CYNTHIA LEE & SHYAMALA MOORTY
"Trace"
created and performed by Cynthia Lee and Shyamala Moorty
SATURDAY Nov. 7, 2009 gallery open 7-10 PM/performance at 8:30 PM
SUNDAY Nov. 8, 2009 gallery open 1-5 PM/performance at 2:30 PM
followed by reception
FREE ADMISSION

a courtesan beckons from a storefront window...cross-rhythmic voices interrupt and lose each other on a SKYPE call... fragments of precolonial Indian erotic poetry litter the floor, waiting to be reframed by a los angeleno audience in the here and now...

How do our bodies remember, dismember, and reshape the traces of the past? In "Trace," Cynthia Lee and Shyamala Moorty grapple with a fragmented South Asian aesthetic legacy through a contemporary lens, combining live performance, interactive installation, video, and poetic documentation. With long-distance contributions from Sandra Chatterjee and Anjali Tata, the work includes traces from the Post Natyam Collective's ongoing transnational creative project (www.postnatyam.blogspot.com), which re-routes the erotic artistic legacy of (pre)colonial South Asian courtesans through internet technologies, translating them into the specifics of our contemporary geographic locales. The evening also features an improvisational score created by Carol McDowell especially for the performers.

Links:
http:// www.postnatyam.net

http:// www.cynthialinglee.com
http://www.myspace.com/shyamaladance

...

MARIEL CARRANZA
Living Matter, Performance #1
Friday - Sunday, October 2-4, 2009
4am - 6pm
72-hour solo durational performance
viewable to the public Fri Oct 2 - Sun Oct 4, 12-5p

mariel

In her solo performance, "Living Matter," Mariel Carranza will be confined to the gallery space for 72 hours, kneading dough, stretching it, pressing it, warming it, and manipulating it until it is elastic and smooth, then throwing it against the walls. "Living Matter, Performance #1" is a study in the transfer of energy from one physical system to another and the degree to which a body is moved toward the force of the transfer, both in reality, in the concrete sense of experience, and in the abstract.

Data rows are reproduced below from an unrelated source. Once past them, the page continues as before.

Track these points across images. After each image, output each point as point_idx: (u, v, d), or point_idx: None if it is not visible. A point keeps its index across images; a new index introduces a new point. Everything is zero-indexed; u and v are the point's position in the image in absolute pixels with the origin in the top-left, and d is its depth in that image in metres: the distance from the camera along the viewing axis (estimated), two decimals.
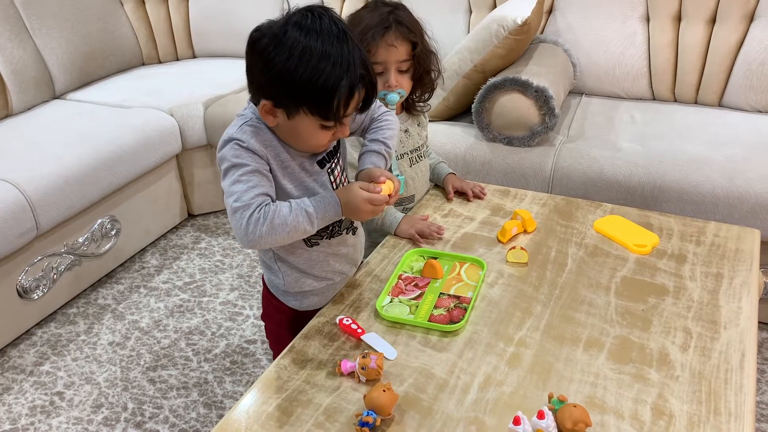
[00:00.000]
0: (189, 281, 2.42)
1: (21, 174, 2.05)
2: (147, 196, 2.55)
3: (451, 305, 1.24)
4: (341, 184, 1.24)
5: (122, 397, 1.90)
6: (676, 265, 1.37)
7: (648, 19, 2.54)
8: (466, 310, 1.22)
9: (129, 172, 2.36)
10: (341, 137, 1.19)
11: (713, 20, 2.45)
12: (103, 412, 1.85)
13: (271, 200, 1.11)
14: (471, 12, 2.76)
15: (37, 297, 2.15)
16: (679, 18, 2.50)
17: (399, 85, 1.45)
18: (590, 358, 1.12)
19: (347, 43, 1.05)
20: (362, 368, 1.05)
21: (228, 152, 1.11)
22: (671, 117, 2.40)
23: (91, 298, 2.34)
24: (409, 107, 1.59)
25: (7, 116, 2.54)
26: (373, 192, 1.14)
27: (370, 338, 1.16)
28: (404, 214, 1.53)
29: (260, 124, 1.14)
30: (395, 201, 1.21)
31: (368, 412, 0.97)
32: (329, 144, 1.19)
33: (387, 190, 1.16)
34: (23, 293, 2.10)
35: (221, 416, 1.74)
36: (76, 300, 2.32)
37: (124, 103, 2.64)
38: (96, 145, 2.28)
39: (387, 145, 1.26)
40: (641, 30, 2.53)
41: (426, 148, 1.65)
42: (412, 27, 1.44)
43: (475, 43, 2.24)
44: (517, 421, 0.94)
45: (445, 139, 2.27)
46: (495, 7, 2.66)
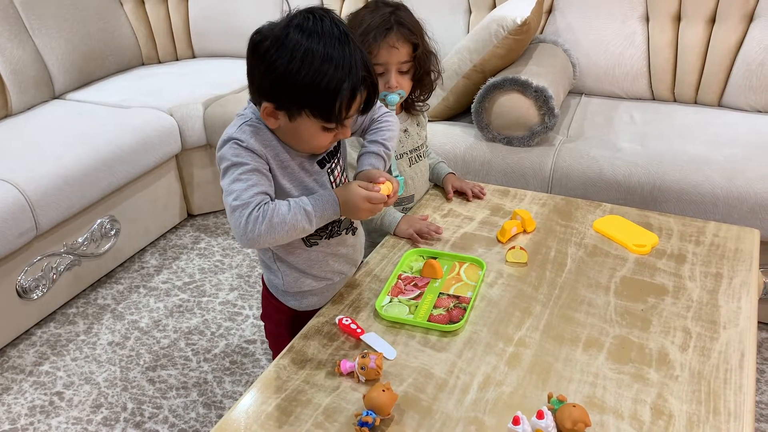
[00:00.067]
0: (188, 281, 2.42)
1: (20, 174, 2.05)
2: (146, 196, 2.55)
3: (451, 305, 1.24)
4: (341, 185, 1.24)
5: (122, 397, 1.90)
6: (675, 265, 1.37)
7: (647, 19, 2.54)
8: (465, 310, 1.22)
9: (128, 172, 2.36)
10: (342, 138, 1.19)
11: (713, 20, 2.45)
12: (102, 412, 1.84)
13: (271, 199, 1.11)
14: (471, 12, 2.76)
15: (36, 297, 2.15)
16: (678, 18, 2.50)
17: (399, 86, 1.45)
18: (590, 358, 1.12)
19: (349, 45, 1.05)
20: (361, 368, 1.05)
21: (227, 151, 1.11)
22: (671, 117, 2.40)
23: (91, 298, 2.34)
24: (408, 107, 1.59)
25: (7, 116, 2.54)
26: (372, 191, 1.14)
27: (370, 338, 1.16)
28: (403, 214, 1.53)
29: (260, 124, 1.14)
30: (393, 202, 1.21)
31: (367, 412, 0.97)
32: (330, 145, 1.19)
33: (386, 190, 1.16)
34: (23, 293, 2.10)
35: (221, 416, 1.73)
36: (76, 300, 2.32)
37: (124, 103, 2.64)
38: (95, 145, 2.28)
39: (386, 146, 1.26)
40: (641, 30, 2.53)
41: (425, 148, 1.65)
42: (413, 28, 1.44)
43: (475, 43, 2.24)
44: (516, 421, 0.94)
45: (445, 139, 2.27)
46: (494, 7, 2.65)
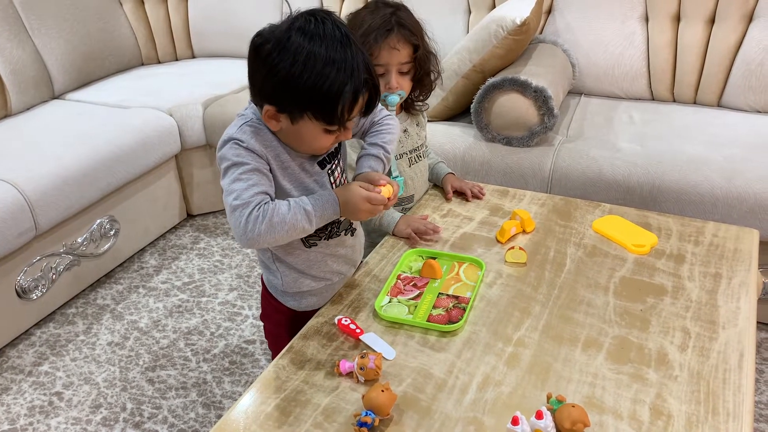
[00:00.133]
0: (188, 281, 2.42)
1: (20, 174, 2.05)
2: (146, 196, 2.55)
3: (450, 305, 1.24)
4: (341, 185, 1.24)
5: (121, 397, 1.90)
6: (674, 265, 1.37)
7: (647, 19, 2.54)
8: (464, 310, 1.22)
9: (128, 172, 2.36)
10: (344, 140, 1.19)
11: (712, 20, 2.45)
12: (101, 413, 1.84)
13: (271, 199, 1.11)
14: (470, 12, 2.76)
15: (35, 297, 2.15)
16: (678, 18, 2.50)
17: (399, 87, 1.45)
18: (589, 358, 1.12)
19: (350, 48, 1.05)
20: (361, 368, 1.05)
21: (228, 151, 1.11)
22: (670, 117, 2.40)
23: (90, 298, 2.34)
24: (407, 107, 1.59)
25: (6, 116, 2.54)
26: (373, 192, 1.14)
27: (369, 338, 1.16)
28: (402, 214, 1.53)
29: (260, 124, 1.14)
30: (393, 204, 1.21)
31: (367, 412, 0.97)
32: (331, 147, 1.19)
33: (387, 192, 1.16)
34: (22, 293, 2.10)
35: (220, 416, 1.73)
36: (75, 300, 2.32)
37: (123, 103, 2.64)
38: (95, 145, 2.28)
39: (386, 149, 1.26)
40: (640, 30, 2.54)
41: (425, 148, 1.65)
42: (413, 29, 1.44)
43: (474, 44, 2.24)
44: (515, 421, 0.94)
45: (444, 139, 2.27)
46: (494, 7, 2.66)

Mariel Carranza was born in Peru. She received her MFA in sculpture from UCLA. Notable performances include: "Nidje Israel", Mexico City DF, "Blank Space" at Irrational Exhibit 7, Track 16, LA, "Cage Free Born Free" at Highways, LA, "Ungrounded", Glasgow, Scotland, "Offering", Depicting Action, An International Exhibition of Time Based Art, 18th Street Art Center, Santa Monica, and "Corners” at Crazy Space, Santa Monica, "Lemon Piece" at "Performance Art Happening," and "Full Nelson" at Del Mar Theater, Los Angeles.